> WORK INSTRUCTION: Reproduce the listing from the line containing "BICARA SIASAH" through the line containing "striking face box wrench", with both of those lines included. Leave the pictures out of your answer.

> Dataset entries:
+ + +
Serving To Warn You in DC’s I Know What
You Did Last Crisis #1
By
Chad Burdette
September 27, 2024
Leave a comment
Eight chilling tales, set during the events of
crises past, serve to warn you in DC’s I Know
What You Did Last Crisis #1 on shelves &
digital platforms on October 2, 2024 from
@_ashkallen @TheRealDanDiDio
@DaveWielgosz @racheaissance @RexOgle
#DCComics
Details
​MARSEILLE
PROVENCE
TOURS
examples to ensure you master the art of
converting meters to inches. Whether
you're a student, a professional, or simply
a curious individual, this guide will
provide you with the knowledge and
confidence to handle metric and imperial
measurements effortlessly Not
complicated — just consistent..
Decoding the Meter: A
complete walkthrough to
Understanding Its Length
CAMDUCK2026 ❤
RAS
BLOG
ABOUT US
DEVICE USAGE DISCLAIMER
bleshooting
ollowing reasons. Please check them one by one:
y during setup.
+ + +
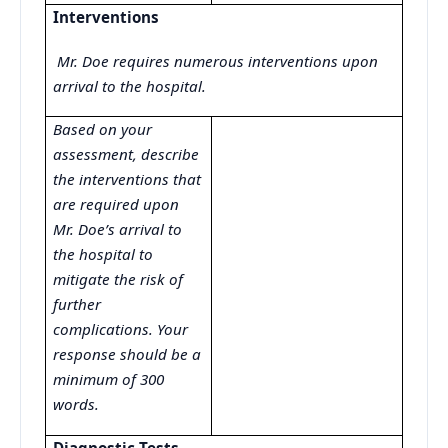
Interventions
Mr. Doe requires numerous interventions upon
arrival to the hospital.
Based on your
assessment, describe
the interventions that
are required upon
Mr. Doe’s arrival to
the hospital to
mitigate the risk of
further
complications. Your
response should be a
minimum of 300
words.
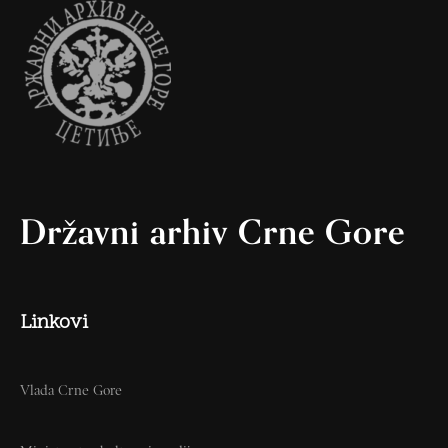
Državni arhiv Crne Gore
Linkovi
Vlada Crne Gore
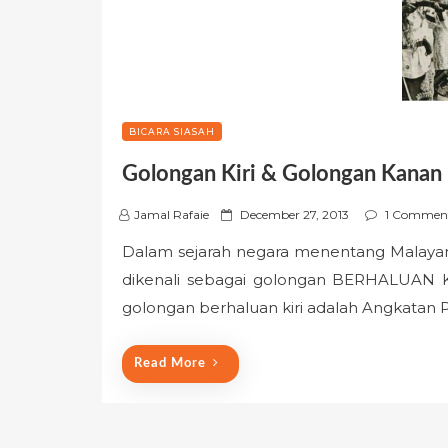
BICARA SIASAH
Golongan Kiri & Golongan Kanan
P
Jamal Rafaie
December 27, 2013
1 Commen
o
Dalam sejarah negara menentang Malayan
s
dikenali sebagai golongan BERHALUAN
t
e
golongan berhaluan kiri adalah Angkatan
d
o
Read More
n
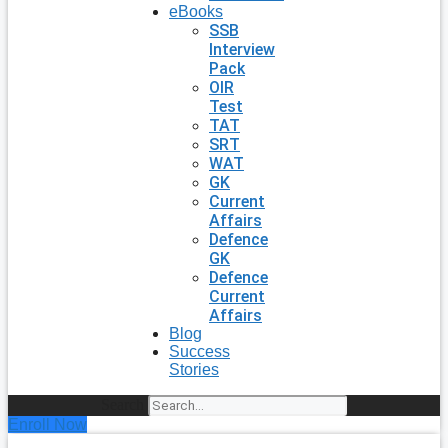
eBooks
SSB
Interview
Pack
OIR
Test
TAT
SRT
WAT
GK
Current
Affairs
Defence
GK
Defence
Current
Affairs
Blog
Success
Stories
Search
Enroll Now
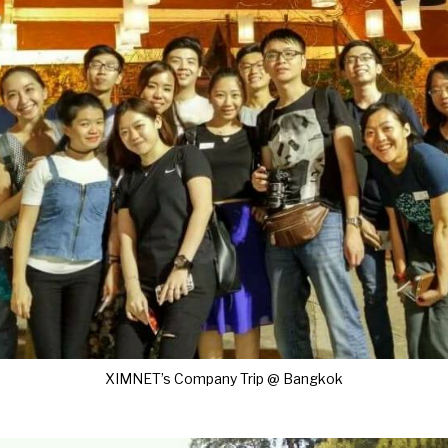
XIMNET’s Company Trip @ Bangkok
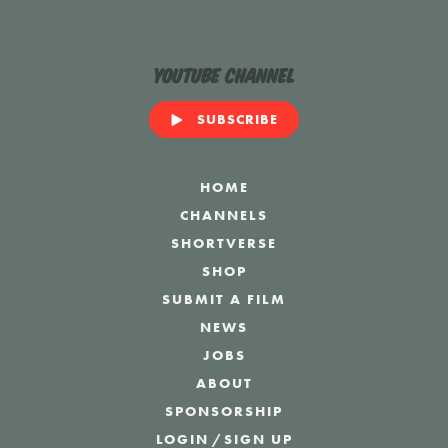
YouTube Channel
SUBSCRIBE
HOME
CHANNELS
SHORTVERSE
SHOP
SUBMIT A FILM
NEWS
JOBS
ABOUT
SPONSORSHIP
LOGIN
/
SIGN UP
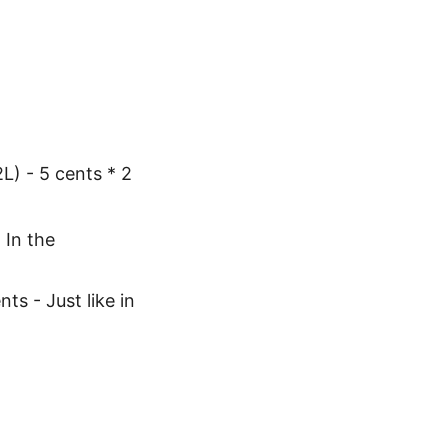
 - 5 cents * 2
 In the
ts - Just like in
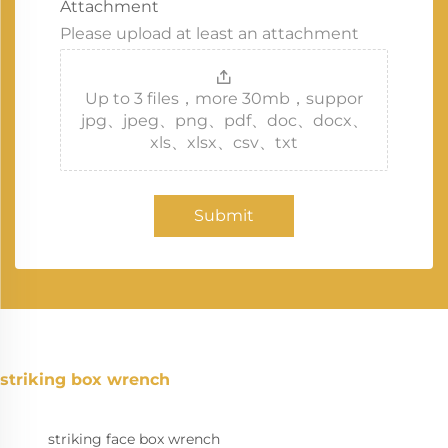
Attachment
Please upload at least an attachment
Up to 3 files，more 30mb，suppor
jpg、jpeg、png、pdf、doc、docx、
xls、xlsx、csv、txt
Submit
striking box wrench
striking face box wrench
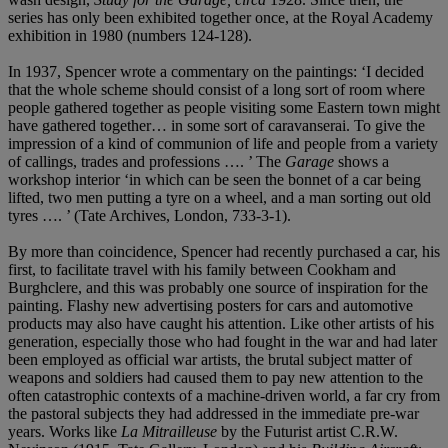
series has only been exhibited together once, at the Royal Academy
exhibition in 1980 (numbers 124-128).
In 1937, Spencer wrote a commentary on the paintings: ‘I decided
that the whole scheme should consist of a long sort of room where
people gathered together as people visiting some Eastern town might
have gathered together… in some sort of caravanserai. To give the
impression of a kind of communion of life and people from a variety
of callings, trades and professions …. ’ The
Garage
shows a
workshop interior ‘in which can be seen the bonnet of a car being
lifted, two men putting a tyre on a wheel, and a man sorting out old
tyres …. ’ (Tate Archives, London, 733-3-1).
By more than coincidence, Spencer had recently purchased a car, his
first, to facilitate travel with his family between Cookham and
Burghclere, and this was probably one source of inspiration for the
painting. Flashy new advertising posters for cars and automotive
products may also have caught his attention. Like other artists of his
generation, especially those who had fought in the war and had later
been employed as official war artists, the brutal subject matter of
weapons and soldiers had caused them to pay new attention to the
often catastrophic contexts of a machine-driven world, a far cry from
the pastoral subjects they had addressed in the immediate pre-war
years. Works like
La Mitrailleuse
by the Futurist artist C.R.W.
+ + +
> THE ANSWER:
BICARA SIASAH
Golongan Kiri & Golongan Kanan
P
Jamal Rafaie
December 27, 2013
1 Commen
o
Dalam sejarah negara menentang Malayan
s
dikenali sebagai golongan BERHALUAN
t
e
golongan berhaluan kiri adalah Angkatan
d
o
Read More
n
eBooks
SSB
Interview
Pack
OIR
Test
TAT
SRT
WAT
GK
Current
Affairs
Defence
GK
Defence
Current
Affairs
Blog
Success
Stories
Search
Enroll Now
XIMNET’s Company Trip @ Bangkok
YouTube Channel
SUBSCRIBE
HOME
CHANNELS
SHORTVERSE
SHOP
SUBMIT A FILM
NEWS
JOBS
ABOUT
SPONSORSHIP
LOGIN
/
SIGN UP
 - 5 cents * 2
 In the
ts - Just like in
Attachment
Please upload at least an attachment
Up to 3 files，more 30mb，suppor
jpg、jpeg、png、pdf、doc、docx、
xls、xlsx、csv、txt
Submit
striking box wrench
striking face box wrench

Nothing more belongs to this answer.